Mounting military coups has continued to be France’s bouquet of flowers to the Central African Republic’s history. It put Bokasa in power and took him out as emperor. In 1981 a coup by Ango-Felix Patasse tossed out David Dacko, himself overthrown in a coup of 2003 by Bozize who, in 2006, was kept in power by French military aircrafts. This tradition paralysed the growth of a strong national army, and encouraged the mushrooming of militias in villages for the purpose of grabbing the minerals they saw foreign companies looting while inept central governments failed to collect rent for the people’s development. Patriots for Justice, a ‘rebel’ group, were in 2012 mining diamonds in areas around Bria, Bamaingui and Samoundja. Over 100,000 people were in 2011 shifting diamond stones from riverbeds to hawk cheaply to agents of Indian companies.

France’s love for the Central African Republic’s rich array of minerals is matched by the love of other NATO countries. A Canadian company, Energem Resources, is among five companies mining diamonds, while Axmin Inc. is among five companies extracting gold. A British company, Pan African Resources, and American company Tamija Gold & Diamond Exploration, Inc., are also mining gold. Other minerals looted for decades out of a weakly-governed Central African Republic include manganese, copper, iron ore, uranium, kyanite and tin. As evidence of a country being looted with brutal cynicism, ‘donor countries’, from which mining companies come, are aware that their ‘aid’ constitutes as high as 89 per cent of the national budget. Bozize may have lost power in March 2013 to better-armed ‘rebels’ because he was seen by NATO satellites to be walking on a red carpet in uranium-hungry China.

Love has cost this desperate country its dreams of a better life. Statistical indicators are brutal. Only 15 per cent of children who enter primary school reach grade five. The population was wasted by Arab slave raids from Darfur’s region of Sudan, Europe’s slave trade across Congo to the Atlantic coast, and decimation by slave labour for French companies. In 2006, the population density was a paltry five persons per square kilometre. The 500,000 tons of cassava produced in 2011 was harvested by malnourished rural small-plot farmers by hand. ‘Breaking poverty and tyranny’, as promised by E-Zingo, is not occurring.

The tragedy of neo-governance in the CAR is a divine gift to Africa’s top woman, Dr. Nkosozana Dlamini-Zuma. She understands, in a special womanly way, the terrible statistics about 60 per cent of CAR’s babies dying before the age of five years and 50 per cent of women dying during childbirth. It should resonate with her and inspire her into mounting an ‘African Union Reconstruction Fund for the CAR’, and getting companies charged with ‘Crimes against Material and Human Development of the CAR’ due to decades of wilful expropriation and genocide.

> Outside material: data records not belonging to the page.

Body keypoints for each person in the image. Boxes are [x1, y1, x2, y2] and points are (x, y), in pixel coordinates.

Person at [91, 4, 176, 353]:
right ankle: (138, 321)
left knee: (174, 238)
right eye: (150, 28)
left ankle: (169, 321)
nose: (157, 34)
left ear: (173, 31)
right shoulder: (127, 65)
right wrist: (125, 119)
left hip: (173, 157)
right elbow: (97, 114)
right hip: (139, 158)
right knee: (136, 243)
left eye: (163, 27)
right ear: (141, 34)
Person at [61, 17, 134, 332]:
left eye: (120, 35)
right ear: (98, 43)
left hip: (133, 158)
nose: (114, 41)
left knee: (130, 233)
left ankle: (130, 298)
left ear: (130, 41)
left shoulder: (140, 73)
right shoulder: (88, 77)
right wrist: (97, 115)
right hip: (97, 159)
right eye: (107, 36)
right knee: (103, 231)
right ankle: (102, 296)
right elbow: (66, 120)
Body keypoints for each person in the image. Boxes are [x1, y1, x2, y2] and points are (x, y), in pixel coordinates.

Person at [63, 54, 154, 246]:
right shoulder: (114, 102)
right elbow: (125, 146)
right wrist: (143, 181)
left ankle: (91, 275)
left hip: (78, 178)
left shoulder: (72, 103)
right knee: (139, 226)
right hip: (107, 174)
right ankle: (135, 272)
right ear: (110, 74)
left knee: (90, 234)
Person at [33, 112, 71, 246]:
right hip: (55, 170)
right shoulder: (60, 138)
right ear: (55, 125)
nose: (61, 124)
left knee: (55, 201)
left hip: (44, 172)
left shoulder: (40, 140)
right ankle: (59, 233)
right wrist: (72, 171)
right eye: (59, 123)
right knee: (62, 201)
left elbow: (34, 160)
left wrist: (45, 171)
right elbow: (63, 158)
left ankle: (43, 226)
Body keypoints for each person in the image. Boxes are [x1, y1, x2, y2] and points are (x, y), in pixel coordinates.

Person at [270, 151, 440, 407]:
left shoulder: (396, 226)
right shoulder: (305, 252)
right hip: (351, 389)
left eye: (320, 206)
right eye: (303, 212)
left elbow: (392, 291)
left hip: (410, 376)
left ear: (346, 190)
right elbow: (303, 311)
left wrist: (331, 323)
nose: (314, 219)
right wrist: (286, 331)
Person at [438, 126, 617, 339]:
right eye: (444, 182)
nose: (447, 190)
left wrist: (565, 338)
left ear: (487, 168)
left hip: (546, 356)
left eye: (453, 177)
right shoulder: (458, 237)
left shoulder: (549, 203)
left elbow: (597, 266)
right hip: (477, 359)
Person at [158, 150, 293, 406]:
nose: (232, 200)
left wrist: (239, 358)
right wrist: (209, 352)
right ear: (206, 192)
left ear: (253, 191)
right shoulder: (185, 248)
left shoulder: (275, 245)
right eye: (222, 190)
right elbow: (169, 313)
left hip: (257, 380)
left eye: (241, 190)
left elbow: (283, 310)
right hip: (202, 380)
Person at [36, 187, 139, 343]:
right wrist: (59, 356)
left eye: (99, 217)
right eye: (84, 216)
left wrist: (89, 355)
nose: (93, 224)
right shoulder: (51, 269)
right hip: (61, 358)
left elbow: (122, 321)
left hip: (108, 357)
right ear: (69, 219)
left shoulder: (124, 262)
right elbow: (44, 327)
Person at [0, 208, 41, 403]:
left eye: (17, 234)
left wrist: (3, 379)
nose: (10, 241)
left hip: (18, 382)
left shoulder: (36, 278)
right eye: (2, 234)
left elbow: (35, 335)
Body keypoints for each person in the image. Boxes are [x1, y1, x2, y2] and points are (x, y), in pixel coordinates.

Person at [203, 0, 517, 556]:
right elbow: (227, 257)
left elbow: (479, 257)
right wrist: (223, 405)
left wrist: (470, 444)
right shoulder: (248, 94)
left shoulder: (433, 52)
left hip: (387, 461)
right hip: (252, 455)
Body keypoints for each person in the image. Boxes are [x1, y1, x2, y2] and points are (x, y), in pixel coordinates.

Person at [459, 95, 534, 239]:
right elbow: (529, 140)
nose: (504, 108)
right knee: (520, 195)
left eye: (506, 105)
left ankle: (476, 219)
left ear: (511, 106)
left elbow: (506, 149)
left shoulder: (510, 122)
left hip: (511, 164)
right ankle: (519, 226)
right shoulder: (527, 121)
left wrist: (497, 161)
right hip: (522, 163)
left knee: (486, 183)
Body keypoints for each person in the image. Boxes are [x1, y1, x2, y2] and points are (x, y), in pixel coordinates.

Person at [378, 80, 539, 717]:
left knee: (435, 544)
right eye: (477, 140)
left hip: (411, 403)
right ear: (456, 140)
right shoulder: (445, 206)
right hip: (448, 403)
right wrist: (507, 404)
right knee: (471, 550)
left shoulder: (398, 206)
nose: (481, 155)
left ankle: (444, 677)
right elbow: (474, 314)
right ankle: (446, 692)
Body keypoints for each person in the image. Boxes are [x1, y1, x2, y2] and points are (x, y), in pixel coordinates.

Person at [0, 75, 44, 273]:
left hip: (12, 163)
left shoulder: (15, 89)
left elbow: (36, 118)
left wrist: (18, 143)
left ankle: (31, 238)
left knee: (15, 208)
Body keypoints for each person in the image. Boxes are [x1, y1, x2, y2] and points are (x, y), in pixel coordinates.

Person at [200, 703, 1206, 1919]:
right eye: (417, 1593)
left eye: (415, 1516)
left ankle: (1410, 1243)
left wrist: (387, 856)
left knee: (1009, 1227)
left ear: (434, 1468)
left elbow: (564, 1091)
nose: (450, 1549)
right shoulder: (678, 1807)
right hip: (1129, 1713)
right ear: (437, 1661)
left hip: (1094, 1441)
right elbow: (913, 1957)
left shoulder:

The United States and the European Union have underlined the moral status of crimes against humanity. The African Union should launch ‘crimes against Africa’s human development’ through ‘blood-love’, in which culpable Euro-American and BRICS corporations, individuals and governments shall yield compensation for economic and industrial reconstruction of victims like the Central African Republic.